Florida District Courts of Appeal, 1993

Waibel v. Southwest Florida Water, Management District

Waibel v. Southwest Florida Water, Management District
Florida District Courts of Appeal · Decided June 16, 1993 · Altenbernd, Hall, Schoonover
620 So. 2d 232; 1993 Fla. App. LEXIS 6497; 1993 WL 210725 (Southern Reporter, Second Series)

Waibel v. Southwest Florida Water, Management District

Concurring Opinion

HALL, Judge,

concurring.

I agree with the majority in all respects, but write to emphasize the importance of SWFWMD’s duty to limit its rule-making power only to the authority conferred on it by the legislature. In exercising this authority, SWFWMD has the obligation to make its rules clear and concise, so that the general public is able to understand what property is subject to their regulations and that the property owner understands his rights and duties under any rules created through this statutory delegation of authority.

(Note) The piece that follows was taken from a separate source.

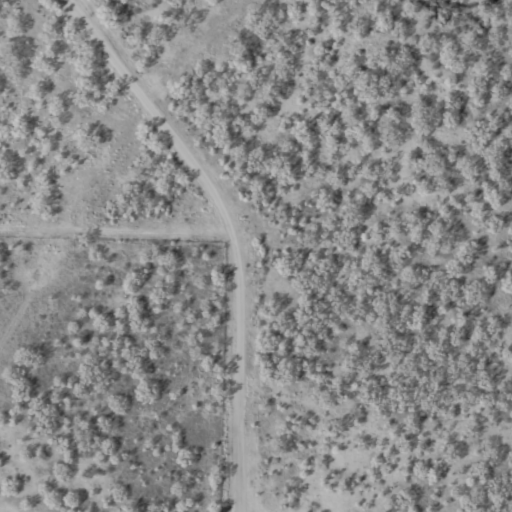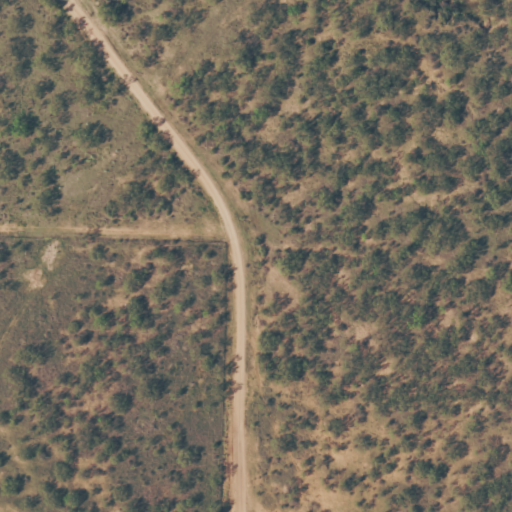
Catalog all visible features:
road: (198, 241)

I further point out that the dictates of Florida Patient’s Compensation Fund v. Rowe, 472 So.2d 1145 (Fla. 1985), should be considered by the trial judge at any further hearing on attorney’s fees.

Opinion of the Court

ALTENBERND, Judge.

James A. Waibel appeals a final judgment in favor of the plaintiff, Southwest Florida Water Management District (SWFWMD). The judgment imposes a mandatory injunction requiring Mr. Waibel to complete a surface water management system and to restore wetlands in accordance with a permit that was issued to him by SWFWMD after he had already begun a project on his property. The judgment also requires Mr. Waibel to pay a $25,000.00 fine, SWFWMD’s attorneys’ fees of $55,-957.25, and costs of $11,450.77. We affirm the judgment, except for the award of fees and costs.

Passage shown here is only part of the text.